Et pour ceux qui commencent à ruminer en se réveillant vers 4 h du matin, c’est un peu le même principe. Votre organisme produit un pic de cortisol vers cette période, laquelle hormone a pour objectif de vous réveiller progressivement. Cependant, elle est aussi produite en grande quantité par le corps lorsque vous stressez ! De ce fait et même si c’est difficile, il ne faut vraiment pas que vous ne donniez d’importance à vos ruminations nocturnes ou très matinales. Elles apparaissent bien trop irrationnelles. 

Lire

Afin de vous libérer de vos pensées obsessionnelles, vous pouvez également lire. Bien entendu, des livres vous apportant des émotions positives ! Pour ce faire, je vous conseille les livres de développement personnel. Vous vous sentirez tellement bien après la lecture d’un tel livre ! Et si vous pouviez en plus mettre en application tout ce que vous apprenez dedans, vous n’imaginez même pas comment ce livre peut vous changer ! 

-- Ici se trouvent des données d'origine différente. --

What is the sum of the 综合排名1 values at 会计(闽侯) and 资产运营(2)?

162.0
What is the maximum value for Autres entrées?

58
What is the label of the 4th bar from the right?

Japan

En effet, tout livre de développement personnel, si vous mettez ses conseils en pratique, provoquera un changement positif radical chez vous. Il n’y a pas de meilleur ouvrage que d’autres. Par contre, il y en a peut-être un qui vous correspond plus. 

Écrire une lettre

Un exercice que j’ai récemment découvert est d’écrire lorsque les ruminations mentales apparaissent. Je ne pensais pas qu’un exercice d’écriture puisse provoquer un soulagement de la sorte et je vous invite ainsi à essayer. En effet, quand des individus commencent à ruminer, leurs pensées tournent en boucle et apparaissent assez floues. Le fait de les coucher sur le papier va donc les rendre concrètes et de fait, vous pourrez passer beaucoup plus facilement à l’action pour les faire disparaître. 

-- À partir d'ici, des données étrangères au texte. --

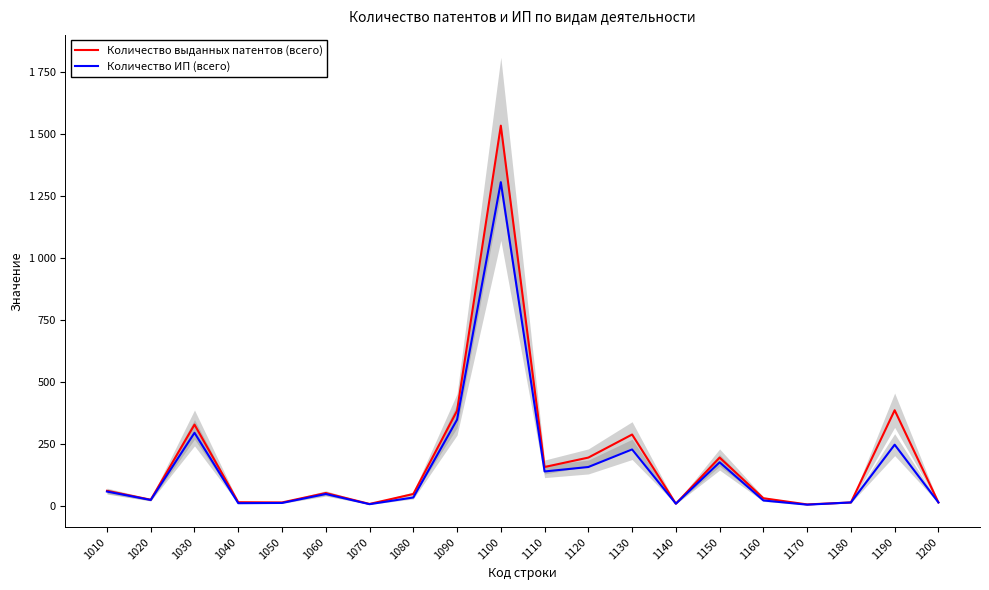

The value of Количество ИП (всего) at 1090 is 463. True or false?

False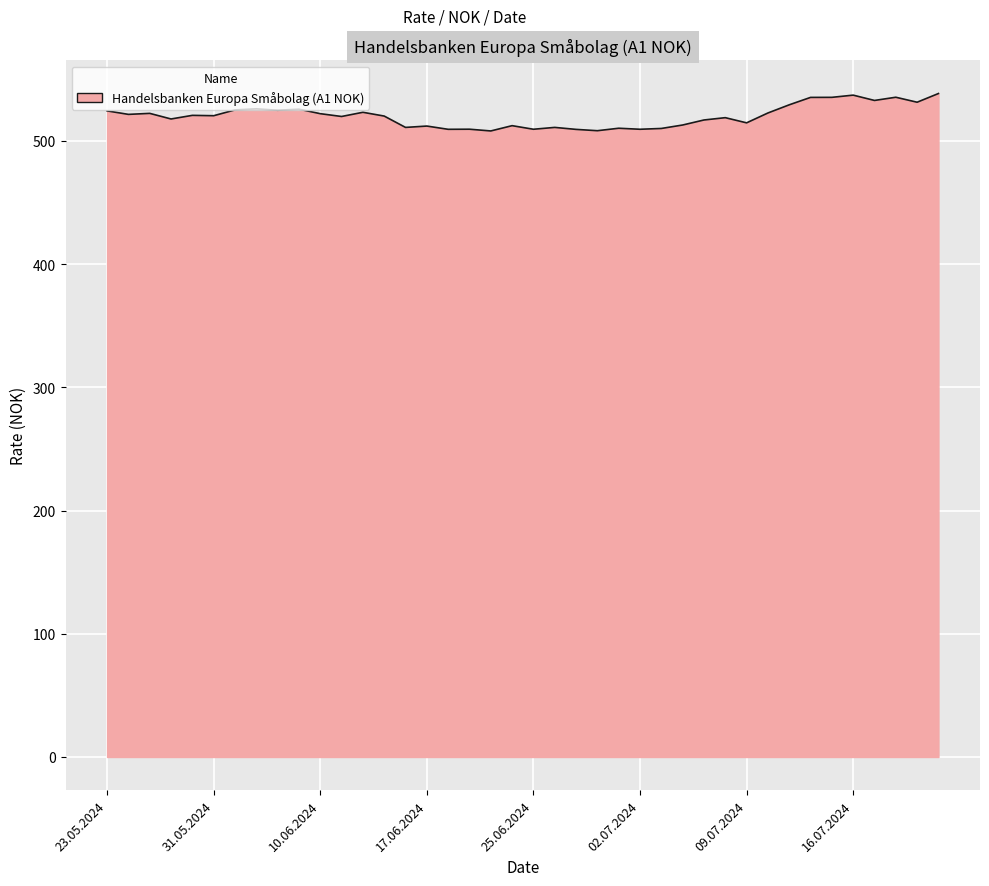

What is the minimum value shown in the chart?

508.1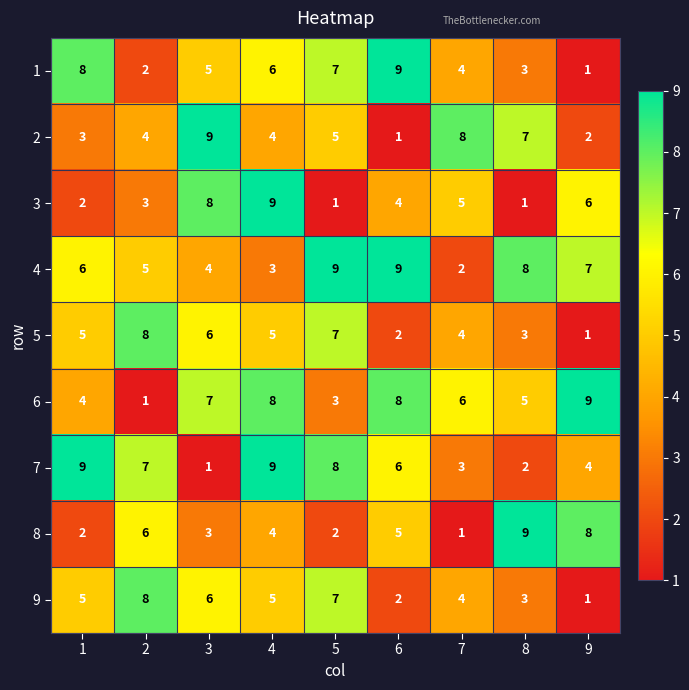

What is the total value across all series at 7?

37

Prenons un exemple. Vous vous êtes fâché avec une personne. Vous ruminez constamment sur elle, sur la scène, sur ce que vous auriez dû dire pour la blesser autant qu’elle vous a blessé, vous ne voyez plus que ses défauts, etc. Eh bien, écrivez tout ce que vous avez sur le cœur, et sans réfléchir. Tant pis si vous accusez l’autre, l’insultez, faites sortir toute votre colère contre elle sur le papier. C’est le but. Rédigez jusqu’à ce que vous n’en ressentiez plus le besoin et pensez avoir écrit tout ce que vous désiriez. 

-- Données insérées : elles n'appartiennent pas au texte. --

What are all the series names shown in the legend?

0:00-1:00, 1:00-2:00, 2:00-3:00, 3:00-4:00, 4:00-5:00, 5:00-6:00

Recommencez le même exercice 2 jours plus tard. Et encore 2 jours après. Et comparez les lettres. En effet, il y a des chances que les dernières apparaissent moins virulentes que la première et aussi, moins longues. Vous comprendrez alors que cet exercice vous aura soulagé.

Passer à l’action

En conclusion, comment arrêter les ruminations mentales ? Avec l’aide de tous les outils visés plus haut, bien évidemment ! Mais surtout, par le fait d’agir et de cesser de réfléchir. En effet, les ruminations ne servent pas à trouver de solutions car sinon, elles ne s’appelleraient pas des ruminations, mais des réflexions. Si tel était le cas, vous auriez cessé de ruminer depuis bien longtemps. Vous détenez donc la preuve que ce ne sont que des plaintes passives et rien de plus. Par conséquent, si vous devez penser, faites-le à l’aide d’une réflexion concrète qui vous pousse à trouver une solution et surtout, à agir. 

 

L’action est vraiment la solution pour stopper les ruminations mentales, car elle représente tout son contraire.